The Least Connections algorithm ensures an even distribution of load between application instances by considering the number of active connections to each server. To configure it, simply add least_conn; in the upstream block:

upstream application {
    least_conn;
    server 10.2.2.11;
    …
}

Let’s return to our example.

To test how this algorithm works, I wrote a script that sends 500 requests concurrently and checks which application each request is directed to.

Here is the output of that script:

Additionally, this algorithm can be used together with weights for the addresses, similar to Round Robin. In this case, the weights will indicate the relative number of connections to each address — for example, with weights of 1 and 5, the address with a weight of 5 will receive five times more connections than the address with a weight of 1.

Here’s an example of such a configuration:

upstream application {
    least_conn;
    server 10.2.2.11 weight=5;
    …
}

nginx
upstream loadbalancer {
    least_conn;
    server 172.25.208.1:5002 weight=3; # first
    server 172.25.208.1:5001 weight=1; # second
}

And here’s the output of the script:

As we can see, the number of requests to the first server is exactly three times higher than to the second.

IP Hash

This method works based on the client’s IP address. It guarantees that all requests from a specific address will be routed to the same instance of the application. The algorithm calculates a hash of the client’s and server’s addresses and uses this result as a unique key for load balancing.

This approach can be useful in blue-green deployment scenarios, where we update each backend version sequentially. We can direct all requests to the backend with the old version, then update the new one and direct part of the traffic to it. If everything works well, we can direct all users to the new backend version and update the old one.

Example configuration:

upstream app {
    ip_hash;
    server 10.2.2.11;
    …
}

With this configuration, in our example, all requests will now go to the same application instance:

Error Handling

When configuring a load balancer, it's also important to detect server failures and, if necessary, stop directing traffic to "down" application instances.

To allow the load balancer to mark a server address as unavailable, you must define additional parameters in the upstream block: failed_timeout and max_fails.

failed_timeout: This parameter specifies the amount of time during which a certain number of connection errors must occur for the server address in the upstream block to be marked as unavailable.
max_fails: This parameter sets the number of connection errors allowed before the server is considered "down."

Example configuration:

upstream application {
    server 10.2.0.11 max_fails=2 fail_timeout=30s;
    …
}

Now, let's see how this works in practice. We will "take down" one of the test backends and add the appropriate configuration.

The first backend instance from the example is now disabled. Nginx redirects traffic only to the second server.
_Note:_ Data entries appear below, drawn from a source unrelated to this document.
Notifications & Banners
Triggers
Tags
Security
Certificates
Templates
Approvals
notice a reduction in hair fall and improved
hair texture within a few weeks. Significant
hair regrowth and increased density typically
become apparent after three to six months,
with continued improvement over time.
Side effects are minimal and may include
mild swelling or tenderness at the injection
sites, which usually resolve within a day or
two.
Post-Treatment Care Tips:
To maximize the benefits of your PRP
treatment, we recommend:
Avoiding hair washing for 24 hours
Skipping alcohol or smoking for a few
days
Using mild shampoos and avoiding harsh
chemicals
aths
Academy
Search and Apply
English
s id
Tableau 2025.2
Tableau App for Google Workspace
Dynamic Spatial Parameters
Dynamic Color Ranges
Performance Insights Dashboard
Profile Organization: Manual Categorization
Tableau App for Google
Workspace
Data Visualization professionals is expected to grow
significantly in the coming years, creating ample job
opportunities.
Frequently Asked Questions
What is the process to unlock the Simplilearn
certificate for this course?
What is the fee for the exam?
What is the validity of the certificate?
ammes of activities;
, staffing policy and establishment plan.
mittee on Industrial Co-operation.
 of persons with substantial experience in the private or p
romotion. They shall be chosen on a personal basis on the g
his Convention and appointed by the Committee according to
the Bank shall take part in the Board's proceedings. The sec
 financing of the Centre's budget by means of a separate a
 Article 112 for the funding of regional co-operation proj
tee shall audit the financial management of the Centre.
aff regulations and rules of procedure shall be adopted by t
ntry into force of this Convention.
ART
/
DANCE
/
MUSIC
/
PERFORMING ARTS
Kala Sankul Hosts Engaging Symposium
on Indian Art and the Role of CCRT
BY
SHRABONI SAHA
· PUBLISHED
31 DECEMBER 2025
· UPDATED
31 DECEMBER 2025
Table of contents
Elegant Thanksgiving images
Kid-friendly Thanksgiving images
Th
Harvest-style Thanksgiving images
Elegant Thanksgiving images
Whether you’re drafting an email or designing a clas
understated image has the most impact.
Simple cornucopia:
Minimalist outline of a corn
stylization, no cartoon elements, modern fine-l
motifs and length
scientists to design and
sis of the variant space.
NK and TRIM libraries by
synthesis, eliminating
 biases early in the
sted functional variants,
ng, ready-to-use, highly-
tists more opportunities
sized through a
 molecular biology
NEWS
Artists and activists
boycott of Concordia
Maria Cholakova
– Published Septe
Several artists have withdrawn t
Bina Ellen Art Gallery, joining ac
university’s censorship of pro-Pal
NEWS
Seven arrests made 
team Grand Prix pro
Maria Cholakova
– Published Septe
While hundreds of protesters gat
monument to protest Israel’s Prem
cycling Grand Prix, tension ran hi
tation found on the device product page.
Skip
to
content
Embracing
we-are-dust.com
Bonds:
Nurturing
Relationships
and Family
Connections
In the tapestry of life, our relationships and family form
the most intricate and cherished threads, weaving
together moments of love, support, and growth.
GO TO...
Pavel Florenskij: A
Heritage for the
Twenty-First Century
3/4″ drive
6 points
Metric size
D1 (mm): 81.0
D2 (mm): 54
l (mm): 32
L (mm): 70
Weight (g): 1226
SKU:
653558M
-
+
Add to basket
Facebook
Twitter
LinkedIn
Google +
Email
Comparative Table of Traffic Distribution Algorithms

Algorithm	Pros	Cons
Round Robin	Simple and lightweight algorithm. Evenly distributes load across applications. Scales well.	Does not account for server performance differences. Does not consider the current load of applications.
Weighted Round Robin	Allows setting different weights for servers based on performance.	Does not account for the current load of applications. Manual weight configuration may be required.
Least Connection	Distributes load to applications with the fewest active connections.	Can lead to uneven load distribution with many slow clients.
Weighted Least Connection	Takes server performance into account by focusing on active connections.	Distributes load according to weights and connection count. Manual weight configuration may be required.
IP Hash	Ties the client to a specific IP address. Ensures session persistence on the same server.	Does not account for the current load of applications. Does not consider server performance. Can result in uneven load distribution with many clients from the same IP.

Conclusion

In this article, we explored the topic of load balancing. We learned about the different load balancing methods available in Nginx and demonstrated them with examples.